Paul Wilkins, chief litigation attorney at Ohio State’s Student Legal Services, recommends students come talk to an attorney at SLS before signing.
“[Students] should come into our office for what we call a lease review,” Wilkins said. “We’ll go through the lease with them, explain what it means, explain what their rights and responsibilities are.”
Michael Schottenstein, a Columbus-based real estate attorney, said he agreed it’s important for students to know what they are signing.
“They key thing is to make sure you understand the terms of your lease and what your obligations are,” Schottenstein said.

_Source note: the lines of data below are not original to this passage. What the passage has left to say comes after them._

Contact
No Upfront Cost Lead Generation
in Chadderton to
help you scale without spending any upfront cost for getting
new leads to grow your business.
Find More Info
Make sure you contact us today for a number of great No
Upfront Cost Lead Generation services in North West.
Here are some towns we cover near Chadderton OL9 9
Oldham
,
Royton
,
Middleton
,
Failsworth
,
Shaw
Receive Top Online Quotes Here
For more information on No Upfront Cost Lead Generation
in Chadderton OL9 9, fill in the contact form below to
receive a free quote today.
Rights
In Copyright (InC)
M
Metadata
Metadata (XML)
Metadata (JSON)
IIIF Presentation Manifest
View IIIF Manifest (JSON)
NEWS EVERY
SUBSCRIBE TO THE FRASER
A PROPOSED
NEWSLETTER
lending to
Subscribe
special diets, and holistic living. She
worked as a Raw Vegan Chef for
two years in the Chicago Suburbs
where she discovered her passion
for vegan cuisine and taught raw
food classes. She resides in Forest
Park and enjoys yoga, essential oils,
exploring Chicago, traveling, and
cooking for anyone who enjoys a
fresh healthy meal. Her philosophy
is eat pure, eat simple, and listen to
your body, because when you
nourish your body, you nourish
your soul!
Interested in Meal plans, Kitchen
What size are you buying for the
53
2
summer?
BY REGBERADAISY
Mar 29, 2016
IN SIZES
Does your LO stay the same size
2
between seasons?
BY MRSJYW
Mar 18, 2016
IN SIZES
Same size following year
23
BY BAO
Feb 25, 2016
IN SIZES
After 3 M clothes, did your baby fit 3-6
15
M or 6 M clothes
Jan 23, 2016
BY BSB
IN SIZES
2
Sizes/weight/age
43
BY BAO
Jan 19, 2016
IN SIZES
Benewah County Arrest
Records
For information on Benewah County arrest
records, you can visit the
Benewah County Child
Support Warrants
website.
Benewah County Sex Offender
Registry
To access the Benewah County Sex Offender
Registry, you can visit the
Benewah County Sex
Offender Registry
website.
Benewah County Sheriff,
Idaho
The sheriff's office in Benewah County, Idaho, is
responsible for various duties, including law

Wilkins said students also might not be aware of their rights as tenants. It’s important to know what landlords can and cannot do. For example, landlords must notify tenants before entering the apartment. Generally, a 24-hour notice is given.
“Sometimes, a lease will say that if you ask for a repair, the landlord can come in whenever they want. And that’s not enforceable,” Wilkins said.
Other issues students often come across include unmet expectations. Wilkins’ first tip is to always look at the exact apartment being rented. If the landlord promises renovations or changes will be made to the apartment, make sure it’s written in the lease. Additionally, students should talk to the current tenants outside of the landlord’s presence to hear their opinions and experiences.
Wilkins also said to look at the apartment during different times of the year.
Conflicts with roommates are other issues students often have. Wilkins suggests composing and signing a roommate agreement to ensure everyone on the lease is on the same page. Once a lease is signed by all the tenants, it’s difficult for one person to back out.
While there’s certainly an array of issues that could occur when signing for your first apartment or home, Wilkins said students always have resources available to help mitigate any problems.
“No matter what issue you’re having, come talk to us,” Wilkins said.
Both Wilkins and Schottenstein said it’s important to ask any necessary questions about your lease before signing.
“If you have questions, ask them. The best time to get your questions answered is before you enter into the lease, as opposed to after,” Schottenstein said. “Once you’re signed on, you’re bound.”